(337bw) Complex Fluids and Transport Phenomena in the Pharmaceutical and Process Development Industry

Complex fluids and colloidal systems are ubiquitous in process development and pharmaceutical manufacturing. Many complex fluids are involved in the coating, formulation, and delivery of actives. My research interests are in colloidal systems and complex fluids, specifically in their transport and formulation. Throughout my PhD I have gained a firm basis in the fundamental physics of these systems and have developed and used characterization tools, creative experimental design, and detailed problem solving to advance the field further. My goal for the next step in my career is to apply these skills to the many interesting pharmaceutical and process development applications that rely on and involve complex fluids and materials.

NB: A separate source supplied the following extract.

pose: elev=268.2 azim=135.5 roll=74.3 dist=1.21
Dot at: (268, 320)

In my research I designed and fabricated microfluidic devices to measure colloidal transport through an electrokinetic phenomenon called diffusiophoresis. Diffusiophoresis is a colloidal transport mechanism that is driven only by a solute gradient. This is advantageous for driving particle transport in systems where a solute gradient naturally exists (typical of many biological systems) or where external driving fields can be costly or intrusive. Currently, diffusiophoresis and most colloidal transport is only well understood for simple material systems. My research focuses on transport of colloids in more industrially relevant materials. Such materials include surfactants, complexing polymers, and polyelectrolytes. By studying these systems, I gained a better understanding of the effect of more complex formulations on colloidal transport and determined which properties of these systems lead to better or worse transport. Along with the microfluidic experiments I developed numerical modeling schemes and performed extensive experimental characterization of the materials to elucidate their effect on the material formulations and transport.

Throughout my research process, I established clear research goals to advance the project and the fundamental understanding of these systems and designed precise experiments to address each goal. As a result, I broke down the properties of complex but more industrially relevant material systems into their fundamental effects on colloidal systems to help influence how they are used in industry. My career goal is to transfer these organizational skills and the research tools I developed in my PhD to my next research position. I am excited to utilize my overall ability to effectively design and interpret experiments, problem solve, and advance the complex fluids research field to help me contribute effectively to my future research career in industry.